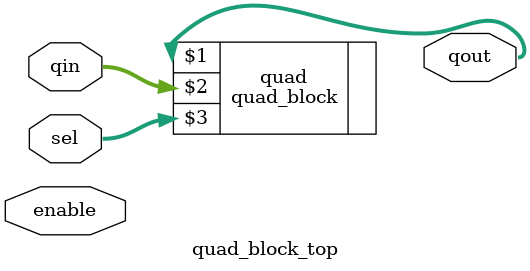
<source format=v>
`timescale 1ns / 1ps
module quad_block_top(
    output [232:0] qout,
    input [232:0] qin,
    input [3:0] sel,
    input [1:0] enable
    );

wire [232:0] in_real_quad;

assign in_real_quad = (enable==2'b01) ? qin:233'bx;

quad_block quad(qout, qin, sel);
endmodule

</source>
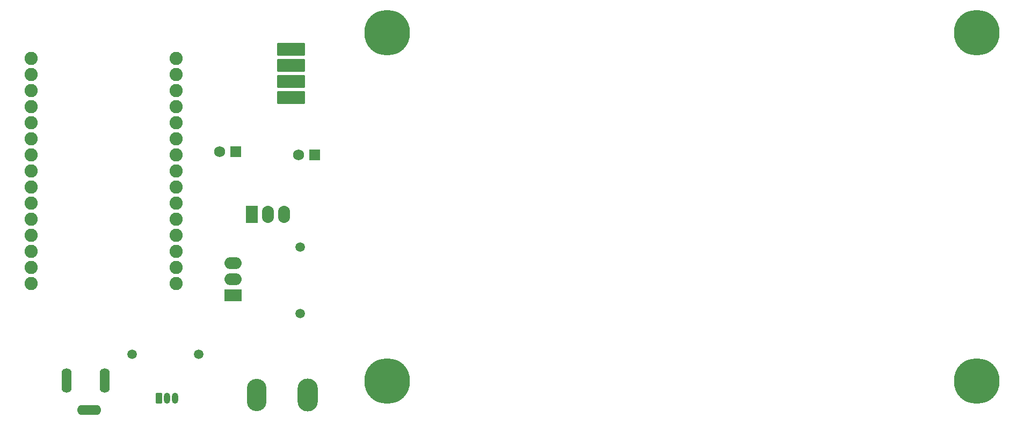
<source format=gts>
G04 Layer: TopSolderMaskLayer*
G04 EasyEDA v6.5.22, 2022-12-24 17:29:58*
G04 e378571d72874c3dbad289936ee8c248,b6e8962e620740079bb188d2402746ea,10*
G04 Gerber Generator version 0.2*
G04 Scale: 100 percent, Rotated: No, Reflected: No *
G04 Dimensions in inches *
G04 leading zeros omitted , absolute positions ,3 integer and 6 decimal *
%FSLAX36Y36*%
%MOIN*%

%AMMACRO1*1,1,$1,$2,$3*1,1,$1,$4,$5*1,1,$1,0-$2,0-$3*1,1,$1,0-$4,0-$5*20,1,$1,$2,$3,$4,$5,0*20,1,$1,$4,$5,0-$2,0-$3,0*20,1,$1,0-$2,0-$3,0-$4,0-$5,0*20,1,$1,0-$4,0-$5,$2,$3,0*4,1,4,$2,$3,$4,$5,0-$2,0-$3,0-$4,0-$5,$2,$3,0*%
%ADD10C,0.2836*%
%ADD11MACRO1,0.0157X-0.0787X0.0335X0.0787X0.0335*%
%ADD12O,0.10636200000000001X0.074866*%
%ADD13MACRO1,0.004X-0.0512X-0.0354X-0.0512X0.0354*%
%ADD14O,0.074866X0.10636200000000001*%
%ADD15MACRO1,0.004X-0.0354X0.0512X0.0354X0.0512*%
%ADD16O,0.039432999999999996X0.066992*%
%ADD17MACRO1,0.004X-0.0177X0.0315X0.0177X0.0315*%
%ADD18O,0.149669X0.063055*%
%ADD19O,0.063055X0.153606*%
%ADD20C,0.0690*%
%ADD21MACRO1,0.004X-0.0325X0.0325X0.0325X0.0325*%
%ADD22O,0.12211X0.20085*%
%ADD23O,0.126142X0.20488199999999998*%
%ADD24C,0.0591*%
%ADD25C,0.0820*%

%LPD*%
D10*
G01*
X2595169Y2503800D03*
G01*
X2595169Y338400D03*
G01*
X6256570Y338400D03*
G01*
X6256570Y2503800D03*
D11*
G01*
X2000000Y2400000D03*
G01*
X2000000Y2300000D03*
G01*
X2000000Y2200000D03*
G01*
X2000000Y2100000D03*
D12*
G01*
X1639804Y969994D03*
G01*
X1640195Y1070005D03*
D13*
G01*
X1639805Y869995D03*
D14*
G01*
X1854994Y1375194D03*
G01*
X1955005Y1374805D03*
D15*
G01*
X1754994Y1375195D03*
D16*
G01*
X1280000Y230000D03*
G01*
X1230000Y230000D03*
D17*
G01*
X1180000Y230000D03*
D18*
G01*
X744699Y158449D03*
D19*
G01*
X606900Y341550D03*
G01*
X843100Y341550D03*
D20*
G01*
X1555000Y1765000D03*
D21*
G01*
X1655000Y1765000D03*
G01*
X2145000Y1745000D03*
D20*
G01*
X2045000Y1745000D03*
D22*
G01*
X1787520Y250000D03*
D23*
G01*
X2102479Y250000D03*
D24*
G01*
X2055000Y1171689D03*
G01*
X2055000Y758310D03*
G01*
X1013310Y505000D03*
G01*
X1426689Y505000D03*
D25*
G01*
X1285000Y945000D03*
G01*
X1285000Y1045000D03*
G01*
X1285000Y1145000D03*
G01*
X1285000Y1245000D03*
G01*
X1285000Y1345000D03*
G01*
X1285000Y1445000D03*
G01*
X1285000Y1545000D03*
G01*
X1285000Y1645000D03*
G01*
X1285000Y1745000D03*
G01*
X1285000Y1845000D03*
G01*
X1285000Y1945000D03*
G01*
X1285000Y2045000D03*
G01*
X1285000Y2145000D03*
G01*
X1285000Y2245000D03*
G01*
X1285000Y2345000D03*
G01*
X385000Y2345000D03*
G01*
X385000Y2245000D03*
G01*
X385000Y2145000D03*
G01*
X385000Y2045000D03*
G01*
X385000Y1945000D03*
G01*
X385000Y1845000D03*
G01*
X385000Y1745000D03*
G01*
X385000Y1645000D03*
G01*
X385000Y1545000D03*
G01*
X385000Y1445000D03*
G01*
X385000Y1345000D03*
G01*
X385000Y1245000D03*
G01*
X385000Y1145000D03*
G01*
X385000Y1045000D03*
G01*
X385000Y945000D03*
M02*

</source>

- [Assignment]:
Repeat only what lies between the start of the data and the end of the line containing "G04 Dimensions in inches *", exactly, with pictures left out.

- [Answer space]:
<source format=v>
`timescale 1ns / 1ps
module quad_block_top(
    output [232:0] qout,
    input [232:0] qin,
    input [3:0] sel,
    input [1:0] enable
    );

wire [232:0] in_real_quad;

assign in_real_quad = (enable==2'b01) ? qin:233'bx;

quad_block quad(qout, qin, sel);
endmodule

</source>
<source format=gts>
G04 Layer: TopSolderMaskLayer*
G04 EasyEDA v6.5.22, 2022-12-24 17:29:58*
G04 e378571d72874c3dbad289936ee8c248,b6e8962e620740079bb188d2402746ea,10*
G04 Gerber Generator version 0.2*
G04 Scale: 100 percent, Rotated: No, Reflected: No *
G04 Dimensions in inches *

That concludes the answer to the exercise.